Throughout 2018/19, MacEwan University’s Mitchell Art Gallery followed an arc of programming that challenged the public gallery’s visitors to explore adult/child relationships. The Ephemerals, So Bey (performance still), 2019. Photo courtesy of the artists.

“For 15 minutes, we observed Indigenous women caring for their children,” says Carolyn Jervis, director of the Edmonton university’s John and Maggie Mitchell Art Gallery (MAG). “There were references to food security, industrial production, water security and water protection – big political issues that affect Indigenous women’s abilities to mother and care for their children.”

The performance by all-female arts collective, The Ephemerals (Jaimie Isaac, Niki Little and Jenny Western), opened Mothering Spaces, guest curated by Becca Taylor.
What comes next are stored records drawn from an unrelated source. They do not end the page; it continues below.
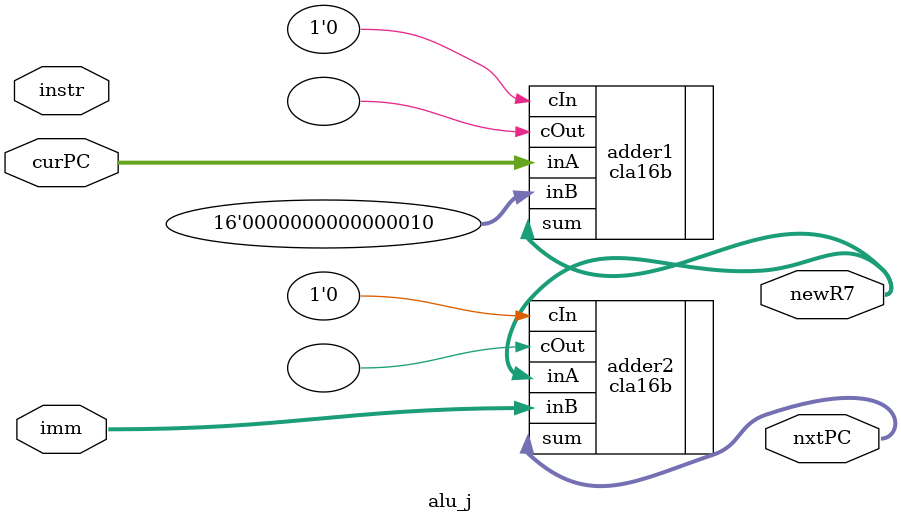
<source format=v>
/*
   CS/ECE 552 Spring '22
  
   Filename        : alu_j.v
   Description     : This is the module for the ALU opeartion for J-format instructions
*/

`default_nettype none
module alu_j(instr, curPC, imm, nxtPC, newR7);
	// concern about R7
	input wire [4:0] instr;
	input wire [15:0] curPC;
	input wire [15:0] imm;
	output wire [15:0] nxtPC;
	output wire [15:0] newR7;

	// newR7 = PC + 2
	cla16b adder1(.sum(newR7), .cOut(), .inA(curPC), .inB(16'h2), .cIn(1'b0));
	cla16b adder2(.sum(nxtPC), .cOut(), .inA(newR7), .inB(imm), .cIn(1'b0));

endmodule
`default_nettype wire

</source>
The second exhibition in the Edmonton university’s 2018/19 academic year (the first was Childish), explored the experiences of Indigenous women who are artists and mothers, and followed an arc of programming that challenged the public gallery’s visitors to explore adult/child relationships.

“The Mitchell Art Gallery is a place for active learning – it’s about helping the university community think beyond our limits,” says Jervis. “It was incredible to hear the different disciplinary perspectives on how we can make galleries safe and welcoming places for parents and children, and to reach out to the broader community and have parents, caregivers and children come and engage in the exhibitions, panel discussions, workshops and interactive artwork in the gallery.”

A performance by all-female arts collective The Ephemerals opened the gallery’s Mothering Spaces exhibition, referencing food security, industrial production, water security and water protection – big political issues that affect Indigenous women’s abilities to mother and care for their children. The Ephemerals, So Bey (performance still), 2019. Photo courtesy of the artists.

For Childish and Mothering Spaces, that active learning involved the gallery, the community and students in the university’s fine art, nursing, design, early learning, nursing, child and youth care, and arts and cultural management programs. Sometimes the learning was political – challenging the perception that once a woman has a child, her career in the arts is over. Other times it was practical – providing artists with hotel rooms that had two beds instead of one or inviting parents and children to actively participate in the exhibitions (visual artist Kasie Campbell and her eight-year-old daughter Mavi hosted twice-weekly crochet circles, creating a collaborative work over the course of the fall semester).

The gallery aims for its programming not only to explore and connect people and ideas through contemporary art, says Jervis, but also to encourage students, the greater university community – and the gallery itself – to think critically about their role in the arts, their place as a downtown university, and how galleries function.

“It wasn’t a problem to accommodate the things our artists and their children needed to participate, but they’re not things that are always considered or welcome. In these exhibitions, mothering wasn’t hidden away. It was visible.”

And even as the gallery changes its focus next year to issues of sustainability, waste and consumption, the learning about equity and inclusion that happened at MAG this year won’t be forgotten. Checking in with artists, curators and cultural workers about their caregiver responsibilities, and making the gallery a place where children and parents are welcome is a practice the gallery will embrace moving forward.

The gallery’s programming aims not only to explore and connect people and ideas through contemporary art, but also to encourage students, the greater university community – and the gallery itself – to think critically about their role in the arts, their place as a downtown university, and how galleries function. Tiffany Shaw-Collinge, Passage, 2019. Photo courtesy of the artists.

“It’s something we can start modelling as normal and hopefully in the process help set some new standards for accessibility,” says Jervis. “If we truly want more people to participate in the arts, then we, as galleries, need to understand that people need different things to be supported in that participation.”